I know what sort of bombshell got dropped on you with the diagnosis and the idea of having to amputate! I'm sure it seems so overwhelming and confusing, but you've come to the right place. Most of us have been down the same road and we all understand the agony of making the right decision for our pups (or kitties).

A couple of things jump out at me from your post. One, that Mac is otherwise healthy and two that you know he's in pain. We were very much in the same situation w/ our 10.5 yo Pyr mix Ellie (100lbs). I won't tell you amputation is an easy road, but from our experience the couple of things you mention---that Mac won't be happy or be able to be the same dog afterwards---have not be an issue. Ellie is definitely still happy! She is not in pain. And while she only can manage short walks, she still demands one each day. And she rolls around in the grass and chases squirrels and lies in the sun and all the other things that make her life full. She is very much the same dog. We know we don't have forever with her---but you never do. They always leave too soon, no matter how long you get. So we take each day as it comes and are thankful most of all that she is not in pain. 
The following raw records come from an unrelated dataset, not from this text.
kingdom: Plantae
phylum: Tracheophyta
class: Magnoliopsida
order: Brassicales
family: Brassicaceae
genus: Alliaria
You do mention stairs---Ellie is a rear amp and manages both up and down w/ no problem. She comes up two at a time! But they are short flights (4 or 6). Especially in the first weeks after surgery, stairs were much harder. We used a sling but she hated it. And there were times she'd yelp in pain as we tried to help her up or down. It was really hard to face we were hurting her and it was a rough period. But we did get through it. 

Denise, Bill and Ellie. 

That's so great to hear. Jerry's mom was kind enough to send me a video of her german shepard doing the stairs in various stages after his amputation, and it was incredibly comforting to see a large breed doing that. I knew one day we would have to figure out how to get Mac up and down the stairs, I just figured we had more time to devise a plan. I think I absolutely have to get that special harness to help him go down, but I have a feeling going up will be very easy for him.

How is Ellie doing now?

We adopted Mac in June 2014 from the GRCGLAR and he is our little baby boy, despite the fact that he is 11.5! Almost a year of bliss turned into complete devastation when he started limping on his front right  leg and it was discovered on April 16, 2015 that he has bone cancer - specifically Osteosarcoma. We were luckily directed to Tripawds by our oncologist, Dr. Avenelle Turner, which changed our lives and guided us through the amputation process.